I did extensive research regarding lavatory engineering and plumbing in Regency London for The Disapproving Duke, for the scene where Mary shows Diana their “water closet” – the very latest in sanitary technology. It was a lot of research for just one sentence, but those details are what transports a reader to the past as authentically as possible.

For example, there is very little point in writing a Regency with a heroine who desperately wants to be a lawyer and a hero who objects. It’s a non issue. You could, however, have a heroine who is a writer. The hero might well have a few issues with his beloved earning money in that way.

This comment by Elizabeth Rolls rings particularly true – a major bugbear of mine as a reader is authors writing Historical Romances and having the heroine do something really anachronistic. If you want an 18th century woman cardiologist, write a portal romance like Lost In Austen.

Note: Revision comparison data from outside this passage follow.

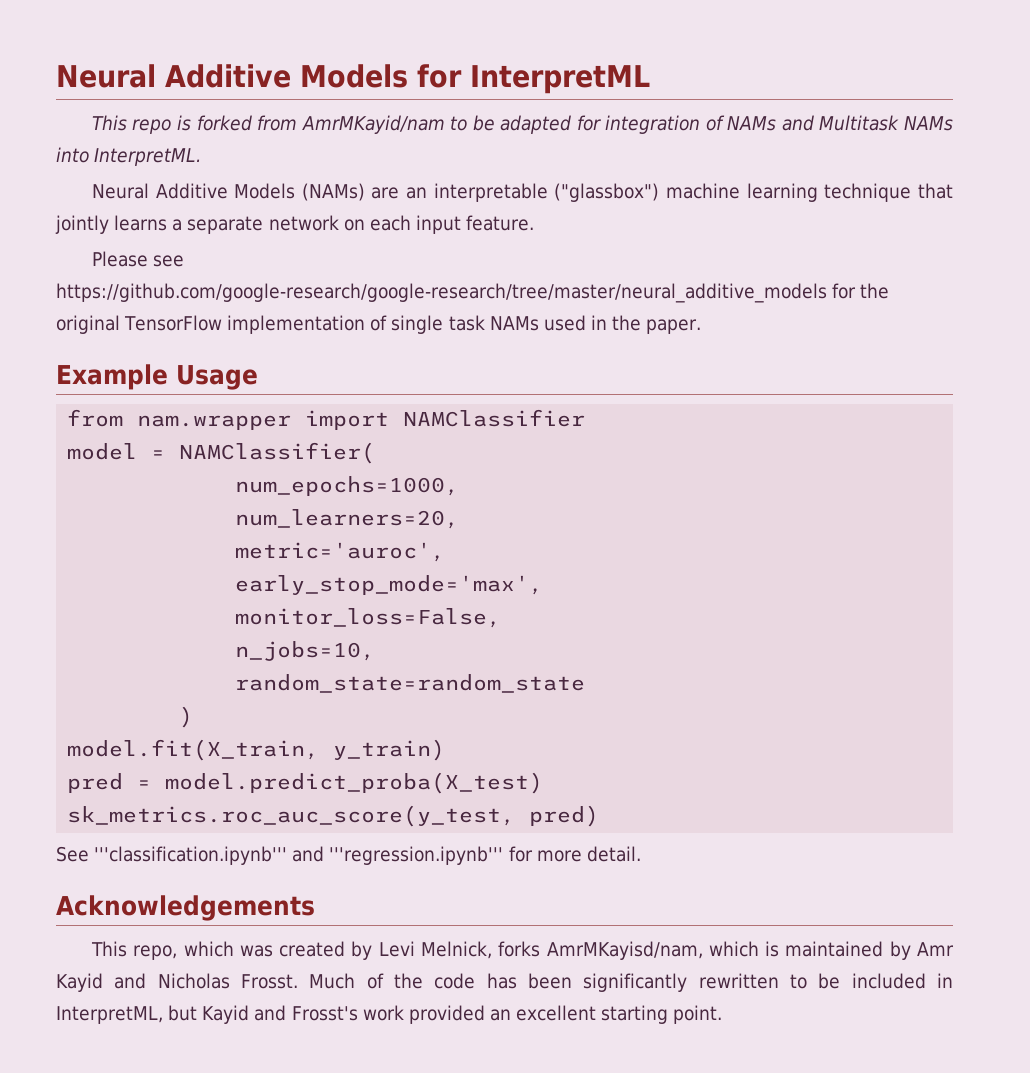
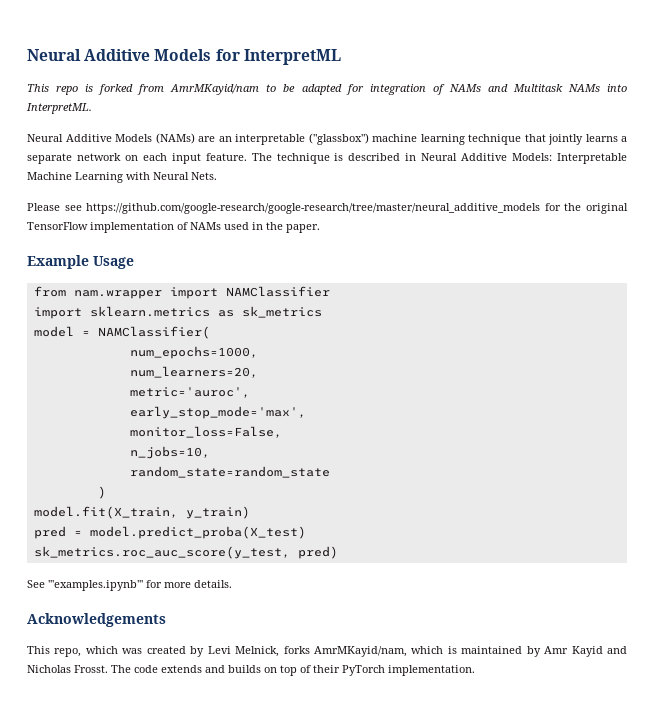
(535, 223) none -> [251,153,628,164] [27,172,217,183] The technique is described in Neural Additive Models: Interpretable Machine Learning with Neural Nets.
[391,315,485,334] single task -> (188, 226) none
(586, 418) none -> [33,306,322,319] // import sklearn.metrics as sk_metrics
[94,846,504,865] '''classification.ipynb''' and '''regression.ipynb''' -> [48,580,143,591] '''examples.ipynb'''
[586,846,641,862] detail. -> [194,580,232,588] details.
[546,941,703,960] AmrMKayisd/nam, -> [313,646,407,657] AmrMKayid/nam,
[309,973,954,992] [56,1005,723,1024] Much of the code has been significantly rewritten to be included in InterpretML, but Kayid and Frosst's work provided an excellent starting point. -> [111,665,475,676] The code extends and builds on top of their PyTorch implementation.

Modern-day attitudes are also problematic in historic characters:

Drugs are a completely different issue in the early nineteenth century to what they are today. Everyone took opium in the form of laudanum and its effects were not widely understood. So it was no good having Verity miraculously know what the problem was and start a rehabilitation centre. There was no point in giving her a 21st century pc attitude to drugs.

Heroines with overly progressive/modern-day attitudes is another issue in many historic-set novels. I had readers query whether Lily in The Substitute Bride would have realistically been quite so open-minded about (or even aware of) gay relationships in the early 1800s, and it’s a fair question.

Again, if you want your heroine to be a campaigning feminist, do a portal romance. Bring someone back from the modern era into the past and let them rip – just as Rosalind Tate does in her series The Shorten Chronicles.